14 September 2012, Sweetcrude, JUBA – SOUTH Sudan has decided to split a massive oil concession largely held by Total into three blocks, granting one to the French energy company and the others to two foreign firms, government officials said according to a report.
An oil industry source identified the other two operators as US firm Exxon Mobil and Kuwait’s Kufpec, which had already claimed about a quarter of the mostly unexplored block, known as Block B, Reuters reported.
Total, ExxonMobil and Kuwait Petroleum, the state-owned parent firm of Kufpec, all declined to comment.
Total had already challenged the decision to break up the block, granted before South Sudan split away from Sudan last year, Deputy Minister for Petroleum and Mining Elizabeth James Bol told the news wire.
Other government officials said South Sudan had the right to renegotiate deals agreed in the old, united Sudan and would go ahead and divide the concession, which comprises much of South Sudan’s eastern Jonglei state.

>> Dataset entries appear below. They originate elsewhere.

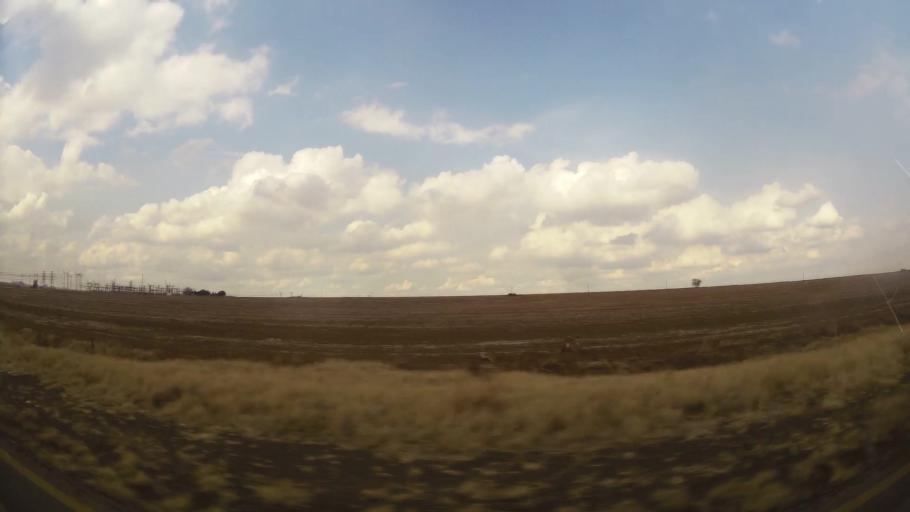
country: ZA
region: Orange Free State
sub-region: Fezile Dabi District Municipality
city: Sasolburg
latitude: -26.8254
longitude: 27.9019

South Sudan, which depends heavily on oil but whose reserves are expected to decline sharply in coming years, had been pressing Total to start exploring
Block B, which at about 120,000 square kilometres – roughly the size of nearby Eritrea.
Total stopped operations in the block in 1985 after the resumption of Sudan’s decades-long civil war, which ended with a 2005 peace deal that paved the way for South Sudan to declare independence last year.
Despite holding on to its claim to a leading stake in Block B, Total has not yet resumed exploration – a source of friction with some South Sudanese officials. In February Total said it would resume exploration soon.
It was unclear whether Total would have any legal grounds to challenge the decision.
A petroleum bill passed after South Sudan seceded said its new government was not bound by past agreements and had the right to review and split blocks.
In January, South Sudan said it had signed new agreements with the Chinese, Malaysian and Indian companies that dominate the country’s oil sector to replace the existing deals with north Sudan.
South Sudan’s Information Minister Barnaba Marial Benjamin told Reuters one of the three blocks would go to Total.
“The other two will be put on tender … It’s going to happen soon,” Benjamin added. “The ministry has a green light to go ahead with that.”
Asked about Total’s previous agreement, he said: “That was with the old Sudan … This is a different country altogether. They recognize that.”
An industry source speaking on condition of anonymity said the two remaining blocks would go to Exxon Mobil and Kufpec, Kuwait’s state exploration firm.
The source said the final deal was not signed yet, but would be finished “as soon as possible”. He gave no financial details.